As Jack rightly summarizes, one of our “primary responsibilit[ies] is to manage the peer review process” for DH publishing projects. No small task for sure. And putting in place a clear workflow and clear evaluation guidelines—from the submissions process to final editing and review—is where the lion’s share of our time is spent currently. We also aim to make these workflows as transparent as possible to the wider community and will be blogging about how we see each step taking place, what tools we’ll be using, and a public debrief once we’ve seen a project through the pipeline.
Our other responsibilities might be best answered by addressing a separate question:
Who is responsible for copyediting the final publication? Or marketing it? Or entering it in library catalogs?
We are. Full stop. Anvil is committed to applying these core services to our digital projects. We’ll be enlisting the help of authors and institutional partners to speed up the process of editing, marketing, and broad-channel distribution. But in the end it will be our responsibility to ensure that this spectrum of activities is conducted quickly, transparently, and effectively.
Will Anvil publications undergo traditional blind-peer review, open peer review, or a hybrid of these models — and who decides?
A good question.

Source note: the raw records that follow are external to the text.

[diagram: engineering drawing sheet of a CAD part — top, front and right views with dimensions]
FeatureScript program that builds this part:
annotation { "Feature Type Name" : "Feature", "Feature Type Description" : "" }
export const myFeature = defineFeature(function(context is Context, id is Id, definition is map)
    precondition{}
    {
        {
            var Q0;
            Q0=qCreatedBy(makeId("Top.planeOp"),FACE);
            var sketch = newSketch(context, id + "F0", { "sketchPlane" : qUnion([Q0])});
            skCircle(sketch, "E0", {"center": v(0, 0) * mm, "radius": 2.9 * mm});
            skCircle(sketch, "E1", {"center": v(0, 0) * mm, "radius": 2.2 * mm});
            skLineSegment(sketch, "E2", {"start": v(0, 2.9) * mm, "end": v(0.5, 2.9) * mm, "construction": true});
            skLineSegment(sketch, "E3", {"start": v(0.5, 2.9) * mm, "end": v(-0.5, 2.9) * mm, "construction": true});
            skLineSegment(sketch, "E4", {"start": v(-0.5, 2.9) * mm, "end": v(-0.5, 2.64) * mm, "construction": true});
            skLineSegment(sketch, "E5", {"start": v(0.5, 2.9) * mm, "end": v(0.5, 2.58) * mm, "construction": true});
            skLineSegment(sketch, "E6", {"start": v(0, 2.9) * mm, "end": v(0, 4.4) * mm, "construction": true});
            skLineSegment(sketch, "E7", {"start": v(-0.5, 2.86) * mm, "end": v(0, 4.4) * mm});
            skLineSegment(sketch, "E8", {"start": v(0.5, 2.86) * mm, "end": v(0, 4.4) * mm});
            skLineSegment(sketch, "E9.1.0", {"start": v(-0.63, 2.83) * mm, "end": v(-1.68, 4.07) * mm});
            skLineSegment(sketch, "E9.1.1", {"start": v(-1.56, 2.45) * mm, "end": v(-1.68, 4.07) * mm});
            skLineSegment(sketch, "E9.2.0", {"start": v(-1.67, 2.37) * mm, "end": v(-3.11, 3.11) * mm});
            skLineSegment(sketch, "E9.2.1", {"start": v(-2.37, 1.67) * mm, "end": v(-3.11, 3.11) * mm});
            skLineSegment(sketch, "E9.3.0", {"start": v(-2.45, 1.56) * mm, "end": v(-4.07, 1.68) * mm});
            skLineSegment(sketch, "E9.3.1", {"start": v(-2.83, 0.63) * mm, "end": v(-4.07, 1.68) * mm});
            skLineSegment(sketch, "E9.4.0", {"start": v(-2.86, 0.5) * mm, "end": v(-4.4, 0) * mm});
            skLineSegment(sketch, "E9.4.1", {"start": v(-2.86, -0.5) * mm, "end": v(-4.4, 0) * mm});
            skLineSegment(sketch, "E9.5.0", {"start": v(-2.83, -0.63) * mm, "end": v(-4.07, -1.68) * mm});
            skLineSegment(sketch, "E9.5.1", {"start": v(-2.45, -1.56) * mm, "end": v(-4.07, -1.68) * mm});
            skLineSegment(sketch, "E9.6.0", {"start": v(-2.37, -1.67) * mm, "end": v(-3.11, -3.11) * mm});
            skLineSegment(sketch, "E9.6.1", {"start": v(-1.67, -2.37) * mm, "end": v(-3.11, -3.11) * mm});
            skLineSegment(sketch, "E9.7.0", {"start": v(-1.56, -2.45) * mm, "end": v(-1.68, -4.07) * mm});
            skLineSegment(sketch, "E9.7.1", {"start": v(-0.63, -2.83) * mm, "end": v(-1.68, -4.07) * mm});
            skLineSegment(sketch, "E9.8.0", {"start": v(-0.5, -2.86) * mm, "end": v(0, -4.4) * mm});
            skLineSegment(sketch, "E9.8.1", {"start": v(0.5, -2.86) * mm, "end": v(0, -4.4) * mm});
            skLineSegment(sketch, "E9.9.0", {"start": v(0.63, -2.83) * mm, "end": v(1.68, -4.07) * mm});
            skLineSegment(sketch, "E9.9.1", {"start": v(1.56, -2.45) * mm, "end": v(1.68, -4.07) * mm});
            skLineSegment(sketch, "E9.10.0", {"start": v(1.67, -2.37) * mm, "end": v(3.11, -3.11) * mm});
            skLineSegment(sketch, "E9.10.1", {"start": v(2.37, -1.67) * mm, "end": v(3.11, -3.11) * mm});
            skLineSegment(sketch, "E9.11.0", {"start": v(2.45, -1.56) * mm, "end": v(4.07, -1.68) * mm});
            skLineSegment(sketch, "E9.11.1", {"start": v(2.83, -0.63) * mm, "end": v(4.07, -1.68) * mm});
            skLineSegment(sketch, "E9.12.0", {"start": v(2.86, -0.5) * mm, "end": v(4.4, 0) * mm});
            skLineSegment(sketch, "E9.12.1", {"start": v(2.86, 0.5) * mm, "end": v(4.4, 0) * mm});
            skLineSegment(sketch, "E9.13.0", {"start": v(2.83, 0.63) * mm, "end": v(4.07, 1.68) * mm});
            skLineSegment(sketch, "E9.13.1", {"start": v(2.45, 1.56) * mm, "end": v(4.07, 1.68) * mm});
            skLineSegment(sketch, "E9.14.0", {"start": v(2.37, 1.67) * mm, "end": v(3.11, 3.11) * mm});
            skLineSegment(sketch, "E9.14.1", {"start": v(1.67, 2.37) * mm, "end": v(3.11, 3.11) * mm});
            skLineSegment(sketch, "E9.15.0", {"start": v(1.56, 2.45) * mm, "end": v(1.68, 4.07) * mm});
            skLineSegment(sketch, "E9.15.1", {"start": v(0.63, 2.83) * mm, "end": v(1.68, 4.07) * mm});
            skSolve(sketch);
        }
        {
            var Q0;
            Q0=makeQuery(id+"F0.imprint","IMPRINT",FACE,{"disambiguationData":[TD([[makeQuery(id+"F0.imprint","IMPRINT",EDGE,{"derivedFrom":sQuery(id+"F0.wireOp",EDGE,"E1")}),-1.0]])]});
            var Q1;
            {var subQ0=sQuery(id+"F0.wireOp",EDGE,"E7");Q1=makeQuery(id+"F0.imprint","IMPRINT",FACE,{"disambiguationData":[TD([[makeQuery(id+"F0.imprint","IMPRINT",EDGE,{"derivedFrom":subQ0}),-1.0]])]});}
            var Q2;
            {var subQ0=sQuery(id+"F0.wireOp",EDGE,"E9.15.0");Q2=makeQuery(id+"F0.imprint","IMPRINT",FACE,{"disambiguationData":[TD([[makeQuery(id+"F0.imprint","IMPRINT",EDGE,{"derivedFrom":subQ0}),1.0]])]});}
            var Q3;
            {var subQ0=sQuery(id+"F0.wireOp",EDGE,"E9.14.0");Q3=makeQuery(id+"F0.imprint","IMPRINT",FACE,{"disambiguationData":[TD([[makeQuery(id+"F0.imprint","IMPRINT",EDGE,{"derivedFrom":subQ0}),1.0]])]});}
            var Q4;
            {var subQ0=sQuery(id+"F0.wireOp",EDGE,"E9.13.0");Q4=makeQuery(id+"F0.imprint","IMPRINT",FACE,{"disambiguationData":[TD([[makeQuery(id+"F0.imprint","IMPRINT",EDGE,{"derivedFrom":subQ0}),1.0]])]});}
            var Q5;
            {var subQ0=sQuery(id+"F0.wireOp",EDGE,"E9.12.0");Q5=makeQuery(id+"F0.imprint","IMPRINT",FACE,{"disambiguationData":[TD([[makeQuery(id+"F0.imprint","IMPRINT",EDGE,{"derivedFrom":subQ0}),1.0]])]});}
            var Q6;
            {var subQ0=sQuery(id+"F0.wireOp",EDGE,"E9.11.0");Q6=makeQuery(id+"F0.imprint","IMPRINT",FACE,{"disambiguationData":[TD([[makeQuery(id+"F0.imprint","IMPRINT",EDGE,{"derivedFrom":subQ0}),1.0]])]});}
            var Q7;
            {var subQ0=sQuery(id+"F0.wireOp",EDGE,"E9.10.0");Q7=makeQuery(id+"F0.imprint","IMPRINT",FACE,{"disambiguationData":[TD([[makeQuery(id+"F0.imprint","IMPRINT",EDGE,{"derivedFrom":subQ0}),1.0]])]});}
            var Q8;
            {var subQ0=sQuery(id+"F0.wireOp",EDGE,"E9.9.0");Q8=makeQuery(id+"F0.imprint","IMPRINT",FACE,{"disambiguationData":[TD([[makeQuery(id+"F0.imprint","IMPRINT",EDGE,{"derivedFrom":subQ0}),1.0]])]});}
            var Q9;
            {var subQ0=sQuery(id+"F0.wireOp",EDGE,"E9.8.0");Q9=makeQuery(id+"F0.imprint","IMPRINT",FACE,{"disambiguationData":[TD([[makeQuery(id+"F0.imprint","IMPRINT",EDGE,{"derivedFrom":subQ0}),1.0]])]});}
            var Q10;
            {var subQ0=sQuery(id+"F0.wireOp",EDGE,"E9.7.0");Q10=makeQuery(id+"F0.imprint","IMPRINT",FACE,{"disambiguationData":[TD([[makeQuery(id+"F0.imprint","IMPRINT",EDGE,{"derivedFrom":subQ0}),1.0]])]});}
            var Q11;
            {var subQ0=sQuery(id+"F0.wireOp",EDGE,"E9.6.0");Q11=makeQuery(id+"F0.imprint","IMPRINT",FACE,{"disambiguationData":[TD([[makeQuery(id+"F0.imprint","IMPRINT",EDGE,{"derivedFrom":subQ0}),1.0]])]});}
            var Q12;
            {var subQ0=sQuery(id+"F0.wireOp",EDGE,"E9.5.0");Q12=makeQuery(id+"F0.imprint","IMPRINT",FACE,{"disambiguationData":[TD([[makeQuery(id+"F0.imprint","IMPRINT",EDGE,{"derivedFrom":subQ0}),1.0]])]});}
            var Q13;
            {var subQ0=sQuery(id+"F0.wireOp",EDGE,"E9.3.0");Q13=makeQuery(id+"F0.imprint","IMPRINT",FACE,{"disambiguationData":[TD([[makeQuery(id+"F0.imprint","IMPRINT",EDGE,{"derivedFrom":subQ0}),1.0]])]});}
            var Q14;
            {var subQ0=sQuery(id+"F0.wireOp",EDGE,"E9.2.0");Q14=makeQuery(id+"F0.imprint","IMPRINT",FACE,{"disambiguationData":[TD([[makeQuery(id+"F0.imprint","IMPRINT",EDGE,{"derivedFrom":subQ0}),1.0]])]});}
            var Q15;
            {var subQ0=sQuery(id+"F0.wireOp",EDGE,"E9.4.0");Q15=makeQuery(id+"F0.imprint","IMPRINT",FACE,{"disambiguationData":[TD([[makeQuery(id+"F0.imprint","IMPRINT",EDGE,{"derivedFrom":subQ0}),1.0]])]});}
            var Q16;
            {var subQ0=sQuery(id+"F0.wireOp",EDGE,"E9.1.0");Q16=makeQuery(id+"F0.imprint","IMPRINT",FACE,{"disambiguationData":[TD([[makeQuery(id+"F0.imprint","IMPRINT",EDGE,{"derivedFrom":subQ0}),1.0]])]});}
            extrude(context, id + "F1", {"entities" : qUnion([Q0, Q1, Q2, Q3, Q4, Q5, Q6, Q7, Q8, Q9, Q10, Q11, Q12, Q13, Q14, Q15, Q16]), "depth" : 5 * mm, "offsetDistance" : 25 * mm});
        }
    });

Having had some experience working with Writing History in the Digital Age at MPublishing and U-M Press, I’d give a full-throated endorsement to the hybrid model (open review + signed and sealed editorial board reporting)…especially with someone as energetic and engaged as Jack at the helm. The truth, of course, is that many junior scholars demand peer review that is familiar and easily certifiable by a tenure committee. And the form of review most identified with scholarly clout is the blind kind. So we’ll want to be flexible as we approach individual projects and individual author needs. Nonetheless, our commitment is to transparency. Whether or not we implement a hybrid review model (which seems likely), a blind (or purblind?) one, or a menu of options that prospective authors could choose from, we’ll present those decisions openly.
If Anvil works are open-access, who owns the copyright?
As Fred writes in his comments to the post, “We’ll have to license on a per-work basis, working with the authors, but want always to be CC licensed. We tried a one-size-fits-all model at Rice U Press, and ran into significant problems. Authors will always retain their copyright, though, no matter what the arrangement. I do want to stress that in licensing and contract matters, we want to work with (rather than on or over) authors.”
In addition to ensuring that authors retain copyright, we will also be pursuing non-exclusive agreements to publish digital versions of Anvil works under the aegis of open access, Creative Commons licensing. The particulars of these agreements are still being hammered out…and will most likely require actual negotiations before we find a licensing solution that works best for everyone.
If Anvil receives a submission from an author and wishes to enter into a publishing agreement, what exactly would the contract say?
Here Jack recommends that we post a sample contract to our site to avoid any confusion about the roles that Anvil will play and those we expect authors to take on. I like this idea a lot and hope in the next few weeks to present just such a sample contract. We want to be clear about what partnering with Anvil will mean both for authors and for their institutional sponsors. And we’ll continue to clarify–in spaces like this–our prospective value-add not only to the DH community, but also to higher-ed authority structures writ large.